- _Problem to solve_: Find the line below with "V ponuke od" and the line with "AVEC KATE WINSLET". Output them and the lines between, exactly, but not the pictures.

(Dataset excerpts)
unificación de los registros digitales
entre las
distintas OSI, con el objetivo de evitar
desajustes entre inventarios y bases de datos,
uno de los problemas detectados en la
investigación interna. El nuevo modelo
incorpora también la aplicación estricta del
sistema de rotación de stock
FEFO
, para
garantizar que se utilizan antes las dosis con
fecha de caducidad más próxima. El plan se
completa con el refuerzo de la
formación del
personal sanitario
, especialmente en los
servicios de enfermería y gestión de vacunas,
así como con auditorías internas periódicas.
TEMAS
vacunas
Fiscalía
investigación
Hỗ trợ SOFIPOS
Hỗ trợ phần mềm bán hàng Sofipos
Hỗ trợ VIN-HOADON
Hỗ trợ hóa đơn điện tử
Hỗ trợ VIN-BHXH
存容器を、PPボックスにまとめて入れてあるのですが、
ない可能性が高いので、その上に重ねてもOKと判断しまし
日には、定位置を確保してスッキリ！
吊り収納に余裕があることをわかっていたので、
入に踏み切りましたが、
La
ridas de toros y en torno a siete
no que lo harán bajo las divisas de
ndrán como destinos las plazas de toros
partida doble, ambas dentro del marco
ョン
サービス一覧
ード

==

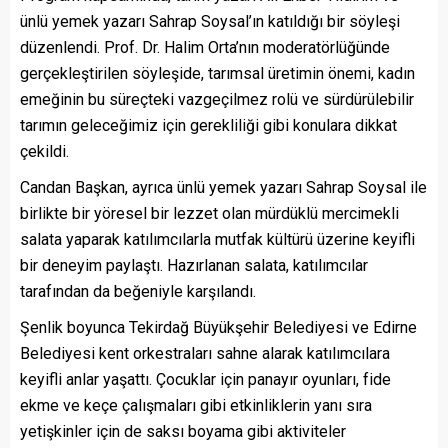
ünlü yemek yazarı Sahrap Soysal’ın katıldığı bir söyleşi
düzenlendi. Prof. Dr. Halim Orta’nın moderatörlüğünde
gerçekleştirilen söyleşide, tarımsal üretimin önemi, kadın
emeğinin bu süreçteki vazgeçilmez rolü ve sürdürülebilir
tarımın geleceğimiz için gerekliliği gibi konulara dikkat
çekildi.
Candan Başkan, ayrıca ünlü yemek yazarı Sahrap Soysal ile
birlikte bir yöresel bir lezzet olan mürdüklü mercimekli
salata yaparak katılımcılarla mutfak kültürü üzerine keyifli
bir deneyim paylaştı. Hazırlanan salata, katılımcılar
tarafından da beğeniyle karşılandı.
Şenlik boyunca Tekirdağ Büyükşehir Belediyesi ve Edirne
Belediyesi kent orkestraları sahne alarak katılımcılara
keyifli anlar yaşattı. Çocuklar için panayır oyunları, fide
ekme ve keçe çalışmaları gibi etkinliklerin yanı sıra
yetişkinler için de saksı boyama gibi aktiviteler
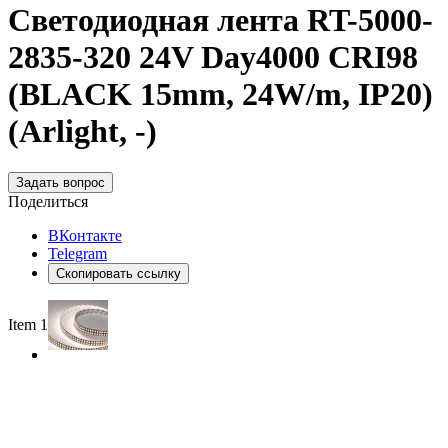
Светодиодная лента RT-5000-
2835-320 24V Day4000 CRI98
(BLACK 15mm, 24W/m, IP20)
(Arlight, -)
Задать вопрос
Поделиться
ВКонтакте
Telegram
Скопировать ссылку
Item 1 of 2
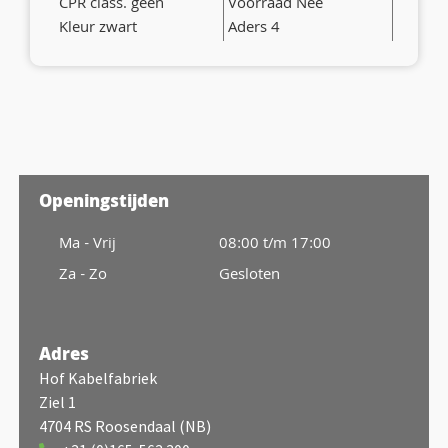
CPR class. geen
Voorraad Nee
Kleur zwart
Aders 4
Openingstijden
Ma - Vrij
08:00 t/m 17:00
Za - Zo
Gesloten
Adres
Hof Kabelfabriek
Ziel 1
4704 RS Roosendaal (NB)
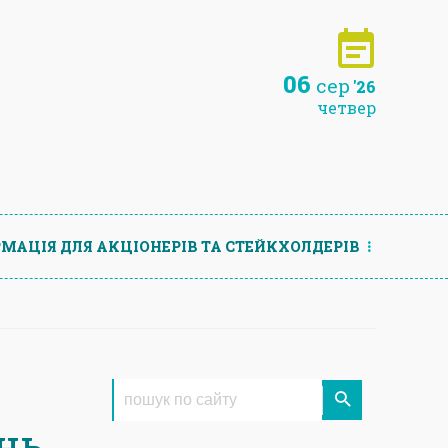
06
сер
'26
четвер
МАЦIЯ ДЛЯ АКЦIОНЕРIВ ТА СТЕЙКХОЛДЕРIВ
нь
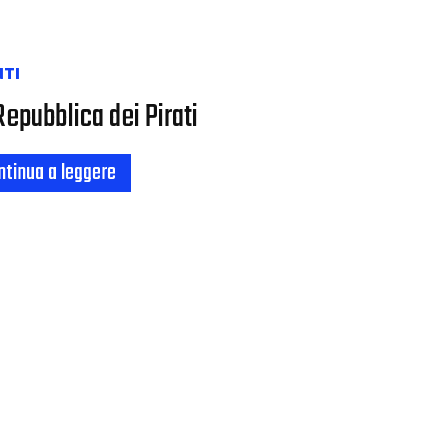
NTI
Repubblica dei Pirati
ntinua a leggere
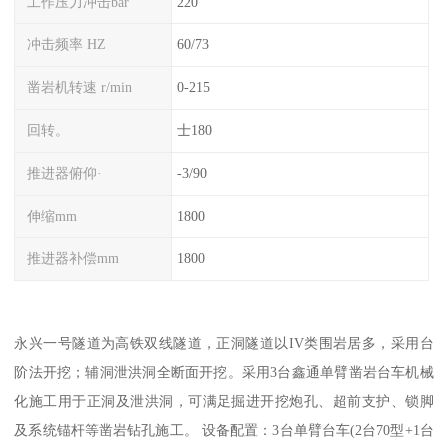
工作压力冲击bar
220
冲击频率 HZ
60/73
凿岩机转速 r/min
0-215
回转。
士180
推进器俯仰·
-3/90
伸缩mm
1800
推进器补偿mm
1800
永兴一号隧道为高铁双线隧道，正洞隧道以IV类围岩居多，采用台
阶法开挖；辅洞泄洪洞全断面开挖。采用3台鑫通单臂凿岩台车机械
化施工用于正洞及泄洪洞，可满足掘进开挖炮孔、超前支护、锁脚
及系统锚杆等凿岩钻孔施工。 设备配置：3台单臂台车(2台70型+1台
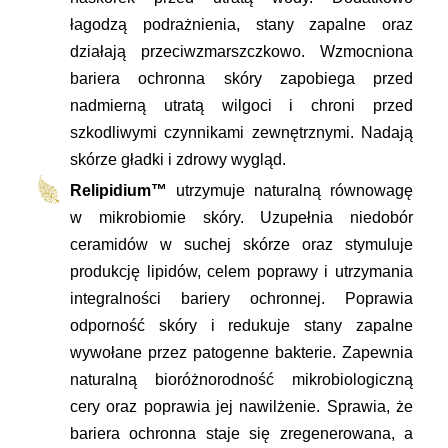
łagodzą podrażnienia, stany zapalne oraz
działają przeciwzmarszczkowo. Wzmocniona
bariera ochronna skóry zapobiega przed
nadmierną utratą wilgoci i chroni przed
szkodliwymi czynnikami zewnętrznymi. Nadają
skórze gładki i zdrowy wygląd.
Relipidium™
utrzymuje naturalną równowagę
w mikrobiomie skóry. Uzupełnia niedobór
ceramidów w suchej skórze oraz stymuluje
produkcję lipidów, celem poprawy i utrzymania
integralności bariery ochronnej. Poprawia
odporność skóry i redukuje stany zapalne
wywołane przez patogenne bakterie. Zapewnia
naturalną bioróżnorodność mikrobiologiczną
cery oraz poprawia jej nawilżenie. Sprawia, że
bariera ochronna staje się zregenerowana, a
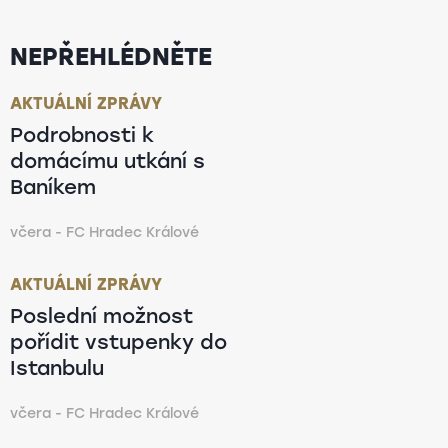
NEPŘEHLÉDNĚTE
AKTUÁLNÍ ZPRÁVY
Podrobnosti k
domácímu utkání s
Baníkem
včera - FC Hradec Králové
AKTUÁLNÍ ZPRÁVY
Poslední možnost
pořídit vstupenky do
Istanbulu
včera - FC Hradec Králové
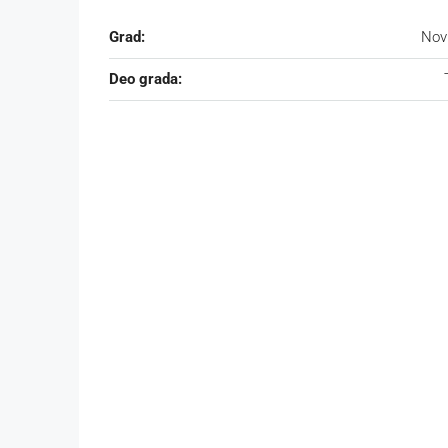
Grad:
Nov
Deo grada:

--

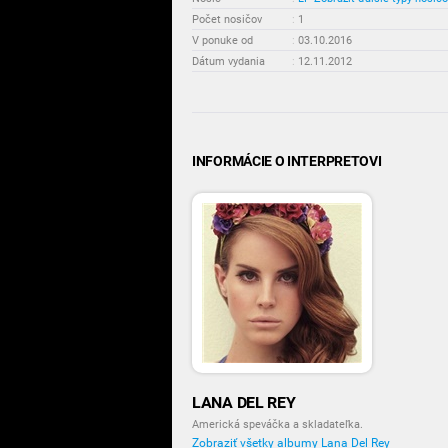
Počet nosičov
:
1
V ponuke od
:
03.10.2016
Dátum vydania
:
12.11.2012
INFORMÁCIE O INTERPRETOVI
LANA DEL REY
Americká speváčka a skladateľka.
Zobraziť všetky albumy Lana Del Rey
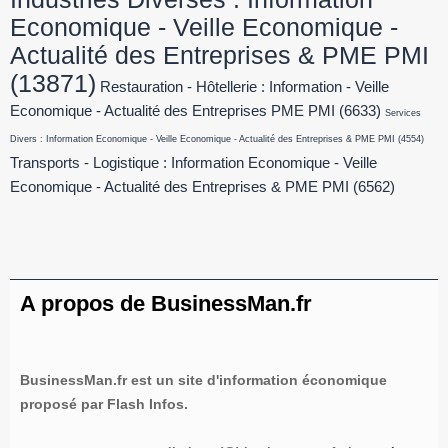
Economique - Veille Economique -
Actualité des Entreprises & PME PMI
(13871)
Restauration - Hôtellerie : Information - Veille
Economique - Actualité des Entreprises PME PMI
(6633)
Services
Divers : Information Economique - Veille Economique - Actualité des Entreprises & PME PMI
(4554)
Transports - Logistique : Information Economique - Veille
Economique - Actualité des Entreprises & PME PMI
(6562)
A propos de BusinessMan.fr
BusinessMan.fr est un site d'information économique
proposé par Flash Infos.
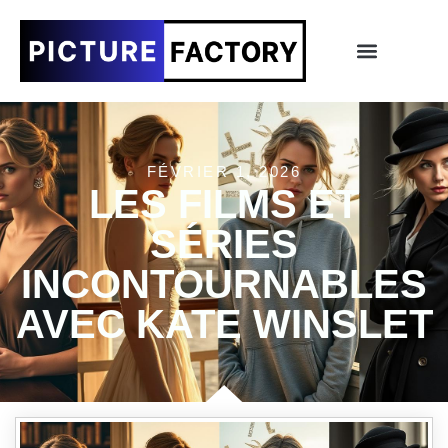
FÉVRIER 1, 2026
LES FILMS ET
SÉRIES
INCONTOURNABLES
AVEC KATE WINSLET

- _Exercise output_:
V ponuke od
:
03.10.2016
Dátum vydania
:
12.11.2012
INFORMÁCIE O INTERPRETOVI
LANA DEL REY
Americká speváčka a skladateľka.
Zobraziť všetky albumy Lana Del Rey
Economique - Veille Economique -
Actualité des Entreprises & PME PMI
(13871)
Restauration - Hôtellerie : Information - Veille
Economique - Actualité des Entreprises PME PMI
(6633)
Services
Divers : Information Economique - Veille Economique - Actualité des Entreprises & PME PMI
(4554)
Transports - Logistique : Information Economique - Veille
Economique - Actualité des Entreprises & PME PMI
(6562)
A propos de BusinessMan.fr
BusinessMan.fr est un site d'information économique
proposé par Flash Infos.
FÉVRIER 1, 2026
LES FILMS ET
SÉRIES
INCONTOURNABLES
AVEC KATE WINSLET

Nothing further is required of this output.